A day is measured by how long it takes “a planet to spin around and make one full rotation.” On Earth we know that is roughly 24 hours, but within our own solar system a day can be as short as 10 hours, like it is on the fast-spinning Jupiter, or an interminable 5,832 hours, like it is on slow-moving Venus (that’s 243 days here on Earth).
But what about the big yellow thing that keeps us warmâthe Sun? How long is a day there? The answer is simple: “It depends.” Oh, wait, that’s not simple at all.
Fortunately for us, MinutePhysics is here to explain why, and it turns out the answer to that question is all a matter of perspective.

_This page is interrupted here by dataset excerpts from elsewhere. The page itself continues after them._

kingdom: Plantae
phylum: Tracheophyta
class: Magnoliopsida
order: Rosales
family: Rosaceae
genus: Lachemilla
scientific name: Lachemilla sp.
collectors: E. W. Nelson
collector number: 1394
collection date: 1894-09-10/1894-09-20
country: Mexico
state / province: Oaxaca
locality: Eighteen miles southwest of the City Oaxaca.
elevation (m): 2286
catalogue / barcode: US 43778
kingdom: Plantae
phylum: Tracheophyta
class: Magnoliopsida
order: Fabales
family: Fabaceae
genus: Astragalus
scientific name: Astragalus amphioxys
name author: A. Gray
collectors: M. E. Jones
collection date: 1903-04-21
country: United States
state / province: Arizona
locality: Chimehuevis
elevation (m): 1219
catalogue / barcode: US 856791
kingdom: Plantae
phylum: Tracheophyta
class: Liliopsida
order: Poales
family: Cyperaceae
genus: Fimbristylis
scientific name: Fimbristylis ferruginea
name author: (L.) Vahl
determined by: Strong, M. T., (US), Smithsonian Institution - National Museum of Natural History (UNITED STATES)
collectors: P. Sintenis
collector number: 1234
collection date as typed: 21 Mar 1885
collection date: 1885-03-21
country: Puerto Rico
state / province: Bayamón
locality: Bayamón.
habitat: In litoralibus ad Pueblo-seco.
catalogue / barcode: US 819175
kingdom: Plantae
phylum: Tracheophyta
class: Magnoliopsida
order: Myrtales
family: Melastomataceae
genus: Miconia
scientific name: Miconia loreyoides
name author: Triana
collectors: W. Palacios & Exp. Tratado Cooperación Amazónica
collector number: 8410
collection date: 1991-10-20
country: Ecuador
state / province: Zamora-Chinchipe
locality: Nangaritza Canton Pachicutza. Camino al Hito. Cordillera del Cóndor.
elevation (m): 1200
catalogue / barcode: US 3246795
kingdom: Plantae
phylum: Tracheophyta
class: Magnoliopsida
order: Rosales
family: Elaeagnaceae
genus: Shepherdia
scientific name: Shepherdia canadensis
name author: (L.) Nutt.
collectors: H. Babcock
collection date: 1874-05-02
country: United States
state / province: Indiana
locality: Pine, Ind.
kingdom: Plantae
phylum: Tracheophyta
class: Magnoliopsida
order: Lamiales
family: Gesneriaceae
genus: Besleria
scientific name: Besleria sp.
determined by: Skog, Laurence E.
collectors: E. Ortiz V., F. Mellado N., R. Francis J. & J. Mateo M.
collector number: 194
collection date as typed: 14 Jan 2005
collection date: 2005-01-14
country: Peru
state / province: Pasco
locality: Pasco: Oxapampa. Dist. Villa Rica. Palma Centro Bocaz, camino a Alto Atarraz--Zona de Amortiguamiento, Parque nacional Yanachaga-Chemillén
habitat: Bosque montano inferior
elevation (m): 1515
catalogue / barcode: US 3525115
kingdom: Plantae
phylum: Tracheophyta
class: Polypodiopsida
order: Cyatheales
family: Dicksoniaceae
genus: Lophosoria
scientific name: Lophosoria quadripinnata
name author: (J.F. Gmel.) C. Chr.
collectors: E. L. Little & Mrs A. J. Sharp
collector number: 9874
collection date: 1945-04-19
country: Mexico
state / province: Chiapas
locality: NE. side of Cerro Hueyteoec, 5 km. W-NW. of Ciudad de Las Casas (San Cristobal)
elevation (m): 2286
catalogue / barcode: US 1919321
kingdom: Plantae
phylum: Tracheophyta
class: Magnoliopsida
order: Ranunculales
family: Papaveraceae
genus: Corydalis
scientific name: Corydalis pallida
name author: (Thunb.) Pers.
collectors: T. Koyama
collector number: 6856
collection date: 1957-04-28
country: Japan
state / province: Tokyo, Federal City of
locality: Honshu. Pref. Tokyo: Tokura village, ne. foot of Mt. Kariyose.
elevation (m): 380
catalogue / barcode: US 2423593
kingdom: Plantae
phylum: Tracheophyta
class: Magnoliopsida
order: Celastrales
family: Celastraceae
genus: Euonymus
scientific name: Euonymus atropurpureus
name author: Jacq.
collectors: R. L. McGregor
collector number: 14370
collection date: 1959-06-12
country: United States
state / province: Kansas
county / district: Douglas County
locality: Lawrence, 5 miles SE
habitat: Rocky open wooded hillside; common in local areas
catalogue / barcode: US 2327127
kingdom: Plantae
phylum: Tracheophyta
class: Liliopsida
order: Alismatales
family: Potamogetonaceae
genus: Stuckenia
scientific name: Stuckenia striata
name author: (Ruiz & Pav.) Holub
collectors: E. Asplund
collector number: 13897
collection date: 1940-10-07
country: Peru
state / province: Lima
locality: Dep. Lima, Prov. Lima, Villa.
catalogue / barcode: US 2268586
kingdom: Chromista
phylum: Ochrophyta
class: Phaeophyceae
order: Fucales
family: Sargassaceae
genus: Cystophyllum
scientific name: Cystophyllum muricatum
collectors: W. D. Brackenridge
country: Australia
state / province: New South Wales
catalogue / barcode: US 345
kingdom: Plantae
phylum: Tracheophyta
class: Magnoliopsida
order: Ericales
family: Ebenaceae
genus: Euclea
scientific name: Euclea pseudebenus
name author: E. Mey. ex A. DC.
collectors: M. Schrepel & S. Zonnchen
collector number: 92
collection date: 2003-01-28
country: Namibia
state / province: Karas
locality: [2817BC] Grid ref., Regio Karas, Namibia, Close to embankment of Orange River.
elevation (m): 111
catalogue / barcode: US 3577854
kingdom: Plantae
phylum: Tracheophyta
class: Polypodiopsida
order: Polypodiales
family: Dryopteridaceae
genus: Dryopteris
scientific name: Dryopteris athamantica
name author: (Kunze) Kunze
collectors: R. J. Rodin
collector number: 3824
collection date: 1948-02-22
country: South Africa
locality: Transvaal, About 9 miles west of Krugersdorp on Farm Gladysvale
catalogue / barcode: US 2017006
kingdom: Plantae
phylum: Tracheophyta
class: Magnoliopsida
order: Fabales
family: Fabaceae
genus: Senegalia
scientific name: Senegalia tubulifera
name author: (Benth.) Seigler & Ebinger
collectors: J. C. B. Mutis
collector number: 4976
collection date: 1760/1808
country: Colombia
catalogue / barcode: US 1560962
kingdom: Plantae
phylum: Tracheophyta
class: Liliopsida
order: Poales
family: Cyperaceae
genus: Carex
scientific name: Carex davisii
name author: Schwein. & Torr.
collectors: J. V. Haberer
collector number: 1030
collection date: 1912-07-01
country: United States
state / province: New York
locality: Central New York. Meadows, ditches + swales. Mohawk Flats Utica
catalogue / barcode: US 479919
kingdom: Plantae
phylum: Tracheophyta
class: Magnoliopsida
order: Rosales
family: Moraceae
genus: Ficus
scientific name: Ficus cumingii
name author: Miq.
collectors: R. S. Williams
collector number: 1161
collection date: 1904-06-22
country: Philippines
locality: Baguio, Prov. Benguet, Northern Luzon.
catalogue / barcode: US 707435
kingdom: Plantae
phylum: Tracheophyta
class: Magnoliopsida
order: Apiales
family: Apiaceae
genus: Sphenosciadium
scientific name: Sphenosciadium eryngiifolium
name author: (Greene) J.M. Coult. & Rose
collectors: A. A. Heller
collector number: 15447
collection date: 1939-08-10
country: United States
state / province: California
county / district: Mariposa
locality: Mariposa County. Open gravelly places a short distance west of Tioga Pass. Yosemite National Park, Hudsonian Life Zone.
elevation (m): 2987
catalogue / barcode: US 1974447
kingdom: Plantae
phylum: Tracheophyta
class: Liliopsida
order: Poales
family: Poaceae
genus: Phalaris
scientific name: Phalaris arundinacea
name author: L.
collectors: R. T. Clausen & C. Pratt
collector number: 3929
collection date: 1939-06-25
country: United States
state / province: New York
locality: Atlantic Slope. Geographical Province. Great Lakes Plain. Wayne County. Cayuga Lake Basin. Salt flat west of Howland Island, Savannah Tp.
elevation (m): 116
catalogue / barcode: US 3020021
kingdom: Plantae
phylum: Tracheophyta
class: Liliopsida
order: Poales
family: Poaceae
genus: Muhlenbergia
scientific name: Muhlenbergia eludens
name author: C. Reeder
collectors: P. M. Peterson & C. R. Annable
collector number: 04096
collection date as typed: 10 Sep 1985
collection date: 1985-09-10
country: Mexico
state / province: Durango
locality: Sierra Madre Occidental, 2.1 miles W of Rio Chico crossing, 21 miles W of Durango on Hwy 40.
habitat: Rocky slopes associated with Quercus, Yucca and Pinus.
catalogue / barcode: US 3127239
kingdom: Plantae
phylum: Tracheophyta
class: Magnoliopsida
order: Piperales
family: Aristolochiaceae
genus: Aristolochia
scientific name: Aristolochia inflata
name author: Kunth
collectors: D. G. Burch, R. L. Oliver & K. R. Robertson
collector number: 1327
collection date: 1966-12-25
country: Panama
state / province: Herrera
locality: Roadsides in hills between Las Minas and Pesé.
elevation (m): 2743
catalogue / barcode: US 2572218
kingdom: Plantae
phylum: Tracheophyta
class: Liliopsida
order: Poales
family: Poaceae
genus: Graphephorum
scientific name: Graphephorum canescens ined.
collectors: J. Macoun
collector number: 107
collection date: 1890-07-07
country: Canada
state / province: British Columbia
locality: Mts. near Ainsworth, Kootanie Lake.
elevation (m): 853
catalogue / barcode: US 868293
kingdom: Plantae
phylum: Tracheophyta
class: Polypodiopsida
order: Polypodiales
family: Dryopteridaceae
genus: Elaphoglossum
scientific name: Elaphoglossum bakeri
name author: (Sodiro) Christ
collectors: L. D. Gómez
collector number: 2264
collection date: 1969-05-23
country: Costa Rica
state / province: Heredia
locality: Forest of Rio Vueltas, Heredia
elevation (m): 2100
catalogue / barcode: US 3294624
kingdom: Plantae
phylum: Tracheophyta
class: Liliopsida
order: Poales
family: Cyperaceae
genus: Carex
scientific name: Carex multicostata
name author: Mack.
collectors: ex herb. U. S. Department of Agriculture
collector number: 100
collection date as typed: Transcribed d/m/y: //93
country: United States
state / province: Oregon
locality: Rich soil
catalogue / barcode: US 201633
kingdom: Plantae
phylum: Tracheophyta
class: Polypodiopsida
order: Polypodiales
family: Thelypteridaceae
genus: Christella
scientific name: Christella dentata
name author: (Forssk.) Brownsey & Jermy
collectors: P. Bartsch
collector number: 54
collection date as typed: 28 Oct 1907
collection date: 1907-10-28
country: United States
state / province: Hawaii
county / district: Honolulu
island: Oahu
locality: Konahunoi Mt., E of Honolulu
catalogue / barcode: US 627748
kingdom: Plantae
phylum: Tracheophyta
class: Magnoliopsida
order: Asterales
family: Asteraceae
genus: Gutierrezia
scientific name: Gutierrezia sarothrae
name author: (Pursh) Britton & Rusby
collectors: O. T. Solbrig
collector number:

If a day is how long it takes for the Sun to “come back overhead,” that only matters if you are standing on it upside down, which would make the days “infinitesimally short.” If you look at it from the perspective of neighboring stars, and how long it takes the sun to spin back around to them, it matters where on the sun you are talking about. The sun, “a big ball of flowing, gassy plasma,” is so big that at its equator a day would be about 24-and-a-half earth days, but at its slower moves poles it would take about 34 earth days.
Even if we just assign the sun’s length of day at the earthly time of 86,400 seconds it would still be different, coming in at an extra .2 seconds thanks to gravitational time dilation.
So what’s the best answer? The one that judges how long a day would be if you were actually on the sun, because, relatively speaking, it’s the easiest answer to understand: one day there would equal your last day.